Eerder op dit blog verschenen:

zondag 10 november 2019

Vluchten kon niet meer

Soms kom je ze tegen en wil je ze delen. Parels uit de nationale geschiedenis. Die te vinden zijn in de onmetelijke zee aan historische documenten die via het internet ons leven binnen te halen zijn.

Misschien zijn ze te mooi om te delen, kun je denken. Ja. Dat is een punt. Maar als je ze niet deelt blijven ze verscholen in hun oesterschelp, een oesterschelp die in oorlogstijd bestaat uit vele gestolen, roestige fietsen, verloren distributiekaarten, verraad van de ene burger door de andere, politieagenten die graag Joden naar het politiebureau brengen, om het even om wat voor reden. 

Aan onzichtbare parels heeft de wereld niets. Al groeien ze, beschermd door hun schelp, nog zo hard.

Deze specifieke parel ligt in Amsterdam Noord. Ik heb hem gevonden met een slinger aan de klok naar 18 februari 1943. 

Op die dag wordt een Joodse man door een andere burger aangewezen als verdachte van heling. De politie neemt hem mee naar het bureau. Eerst naar het ene (Houtmarkt). En dan naar het andere (Mosplein).

Nu worden Joden vanaf het midden 1942 voortdurend van het ene politiebureau naar het andere meegenomen. Dat is helemaal niet opmerkelijk. Alleen: de reis gaat normaal gesproken van het ene politiebureau naar het bureau Joodse Zaken. Of de Sicherheitsdienst.

Het ritje dat deze Joodse man maakt is dus op zich al opvallend. Maar wat aan het einde van de dag gebeurt is pas echt bijzonder: de man wordt naar huis gestuurd. Hij mag zich de volgende ochtend weer melden. Graag met het door hem geheelde voorwerp.

Een dergelijke houding van de politie is volstrekt normaal.

Als het om niet-Joden gaat. 

Maar Joden in de oorlog zijn vogelvrij. Volslagen vogelvrij. En geheel afhankelijk van de goodwill van de ander. Dat geldt voor de Joodse man en vrouw die zichzelf meldden bij de politie omdat ze bij intreding van hun spertijd (om 20 uur) kennelijk geen andere kant meer op wisten te gaan. Dat geldt voor de baby die door een vertwijfelde moeder in de armen van een niet-Joodse vrouw werd geduwd, in de hoop dat zij tenminste het leven van haar kind zou kunnen redden.  

De man, de vrouw en de baby werden niet geholpen. 

De Joodse man op 18 februari 1943 krijgt van een politieman tijd om zichzelf in veiligheid te brengen. Onder te duiken. 

Maar wie wil onderduiken moet weten wáár hij kan onderduiken. Moet zichzelf toestaan hulp van de ander te vragen. Wie wil onderduiken moet niet bang zijn voor represailles, omdat hij niet doet wat de politie zegt en daardoor een strafgeval wordt. Het nog zwaarder te verduren krijgt.

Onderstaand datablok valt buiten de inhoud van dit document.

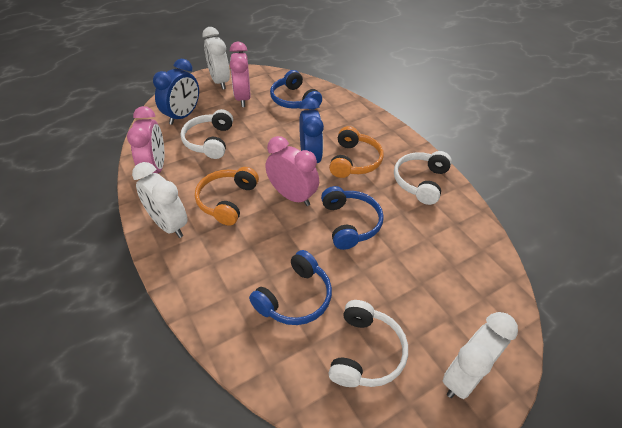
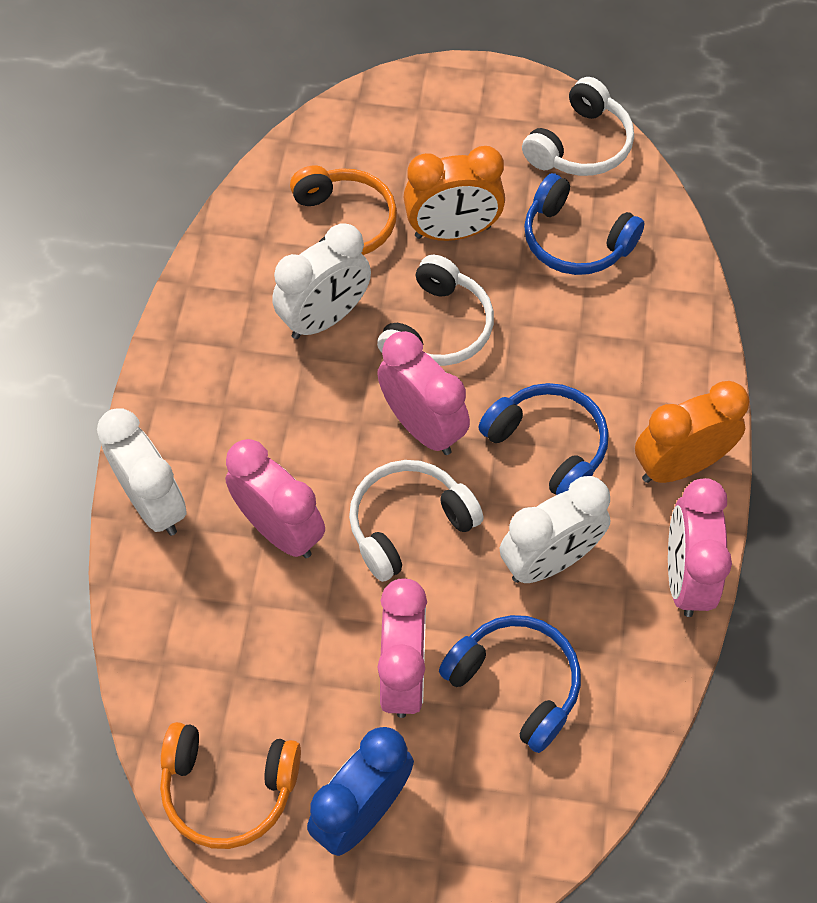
blue clock: 2 -> 1
orange clock: 0 -> 2
pink clock: 3 -> 4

De volgende ochtend om tien uur meldt de man zich op het politiebureau. En wordt overgebracht naar de volgende locatie. Ditmaal is dat bureau Joodse Zaken.

De oorlog heeft hij niet overleefd.

Een leven kan afhangen van die ene helpende hand. Die wel of niet wordt uitgestoken. De baby, de man en de vrouw kunnen daar niet meer van getuigen. En ook de Joodse man, verdacht van heling, kan het ons niet navertellen. Eén helpende hand was voor hem niet genoeg.

Maar misschien heeft hij, zittend in de trein, of staand veel eerder, nog even gedacht aan die ene agent in Amsterdam Noord.

Wie weet heeft dat hem in zijn laatste dagen, zijn laatste uren, nog een moment lang getroost.